▶ **EXERCISE INSTRUCTIONS**: For the word "East", return each line of the data in which it occurs.

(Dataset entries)
Segment Open

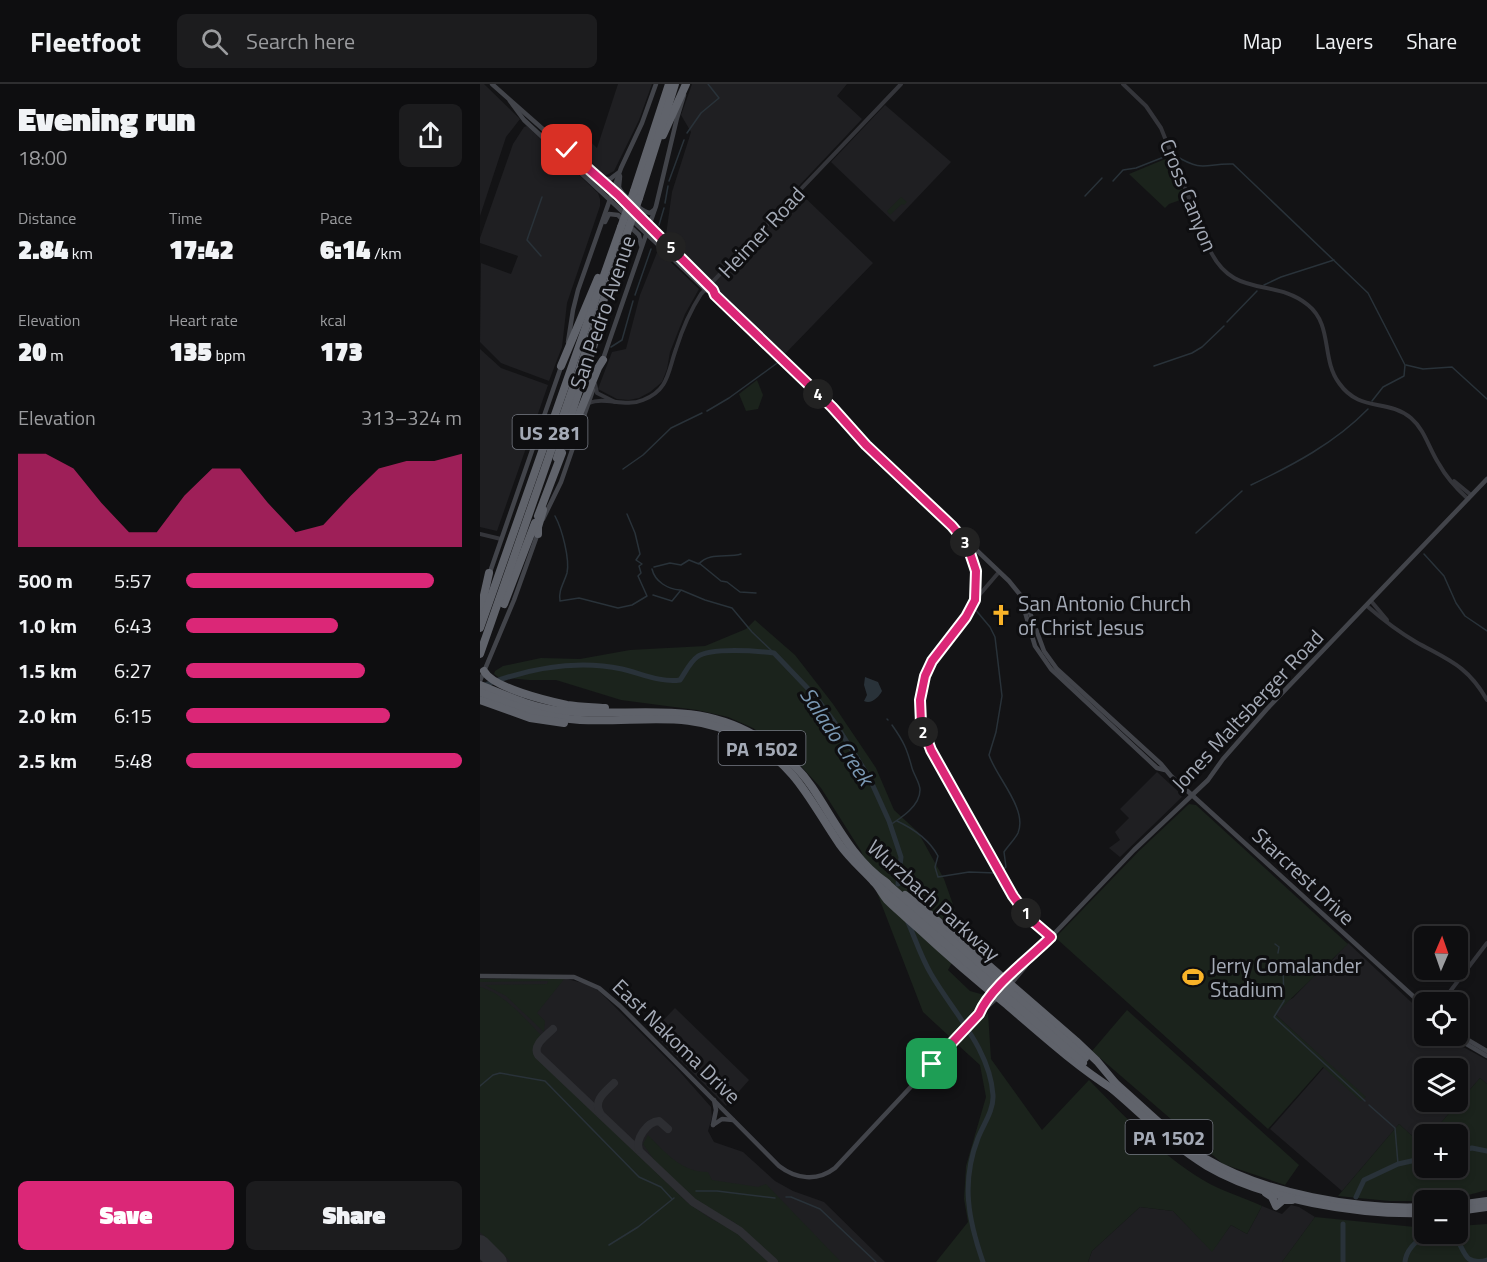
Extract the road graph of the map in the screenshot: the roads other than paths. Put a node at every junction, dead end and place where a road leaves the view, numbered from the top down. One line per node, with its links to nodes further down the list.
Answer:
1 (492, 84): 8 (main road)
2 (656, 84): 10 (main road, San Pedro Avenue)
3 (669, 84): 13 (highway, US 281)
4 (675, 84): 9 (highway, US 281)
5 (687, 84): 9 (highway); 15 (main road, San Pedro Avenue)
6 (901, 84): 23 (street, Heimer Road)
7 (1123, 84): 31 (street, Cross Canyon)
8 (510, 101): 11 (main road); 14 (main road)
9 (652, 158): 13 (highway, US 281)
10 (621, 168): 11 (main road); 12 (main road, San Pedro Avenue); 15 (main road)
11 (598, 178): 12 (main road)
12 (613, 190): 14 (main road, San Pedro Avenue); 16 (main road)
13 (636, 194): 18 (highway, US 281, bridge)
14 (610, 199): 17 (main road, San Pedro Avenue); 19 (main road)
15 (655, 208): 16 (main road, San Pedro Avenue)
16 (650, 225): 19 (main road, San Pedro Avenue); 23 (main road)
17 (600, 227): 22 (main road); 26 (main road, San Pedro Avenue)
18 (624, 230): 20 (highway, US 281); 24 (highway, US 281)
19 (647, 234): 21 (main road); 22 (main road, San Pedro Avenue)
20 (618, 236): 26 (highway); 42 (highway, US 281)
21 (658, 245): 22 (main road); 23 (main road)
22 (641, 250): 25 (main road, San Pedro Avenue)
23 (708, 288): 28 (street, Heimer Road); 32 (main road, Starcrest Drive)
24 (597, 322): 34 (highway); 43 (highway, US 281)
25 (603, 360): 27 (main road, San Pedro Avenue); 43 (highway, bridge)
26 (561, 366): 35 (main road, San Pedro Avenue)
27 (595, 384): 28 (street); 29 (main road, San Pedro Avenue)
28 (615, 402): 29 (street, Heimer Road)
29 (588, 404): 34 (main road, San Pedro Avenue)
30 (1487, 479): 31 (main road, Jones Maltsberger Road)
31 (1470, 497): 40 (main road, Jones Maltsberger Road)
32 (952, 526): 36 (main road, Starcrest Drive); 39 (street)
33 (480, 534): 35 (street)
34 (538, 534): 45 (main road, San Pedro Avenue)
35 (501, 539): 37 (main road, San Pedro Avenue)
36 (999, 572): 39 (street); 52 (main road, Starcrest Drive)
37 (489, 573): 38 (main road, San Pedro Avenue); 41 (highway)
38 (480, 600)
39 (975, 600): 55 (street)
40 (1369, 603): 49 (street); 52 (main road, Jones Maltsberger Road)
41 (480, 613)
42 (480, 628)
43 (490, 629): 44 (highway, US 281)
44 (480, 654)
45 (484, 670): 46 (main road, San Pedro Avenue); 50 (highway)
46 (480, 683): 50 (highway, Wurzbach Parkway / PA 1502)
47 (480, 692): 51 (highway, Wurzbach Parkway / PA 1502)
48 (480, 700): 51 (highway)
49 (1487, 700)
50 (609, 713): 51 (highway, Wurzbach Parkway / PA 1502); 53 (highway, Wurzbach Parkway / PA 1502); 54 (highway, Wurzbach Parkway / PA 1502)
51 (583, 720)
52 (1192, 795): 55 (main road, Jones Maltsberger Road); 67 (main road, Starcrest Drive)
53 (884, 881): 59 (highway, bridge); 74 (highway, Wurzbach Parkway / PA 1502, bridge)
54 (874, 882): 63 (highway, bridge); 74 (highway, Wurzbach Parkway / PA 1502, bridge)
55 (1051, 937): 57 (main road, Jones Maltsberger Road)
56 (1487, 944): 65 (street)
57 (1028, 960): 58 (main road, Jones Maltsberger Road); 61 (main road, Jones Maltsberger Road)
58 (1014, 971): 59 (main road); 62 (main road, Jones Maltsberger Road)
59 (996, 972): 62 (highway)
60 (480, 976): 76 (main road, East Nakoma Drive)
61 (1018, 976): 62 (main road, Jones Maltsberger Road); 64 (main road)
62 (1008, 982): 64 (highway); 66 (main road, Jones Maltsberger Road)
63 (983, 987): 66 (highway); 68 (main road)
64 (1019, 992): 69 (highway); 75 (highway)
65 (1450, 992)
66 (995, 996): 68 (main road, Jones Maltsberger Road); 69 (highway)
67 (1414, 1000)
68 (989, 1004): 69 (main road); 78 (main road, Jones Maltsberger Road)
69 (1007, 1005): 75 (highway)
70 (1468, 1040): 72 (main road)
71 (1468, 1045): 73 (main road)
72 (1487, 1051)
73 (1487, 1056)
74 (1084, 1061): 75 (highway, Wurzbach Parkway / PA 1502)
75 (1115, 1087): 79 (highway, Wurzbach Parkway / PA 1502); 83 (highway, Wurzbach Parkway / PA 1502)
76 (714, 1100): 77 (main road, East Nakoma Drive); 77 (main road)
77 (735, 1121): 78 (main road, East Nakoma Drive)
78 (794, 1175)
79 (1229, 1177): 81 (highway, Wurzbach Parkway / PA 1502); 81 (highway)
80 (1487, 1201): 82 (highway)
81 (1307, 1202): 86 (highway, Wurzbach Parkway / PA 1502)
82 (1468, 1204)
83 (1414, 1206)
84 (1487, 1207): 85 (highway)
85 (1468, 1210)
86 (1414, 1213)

Segment Closed

▶ **TASK RESULT**:
60 (480, 976): 76 (main road, East Nakoma Drive)
76 (714, 1100): 77 (main road, East Nakoma Drive); 77 (main road)
77 (735, 1121): 78 (main road, East Nakoma Drive)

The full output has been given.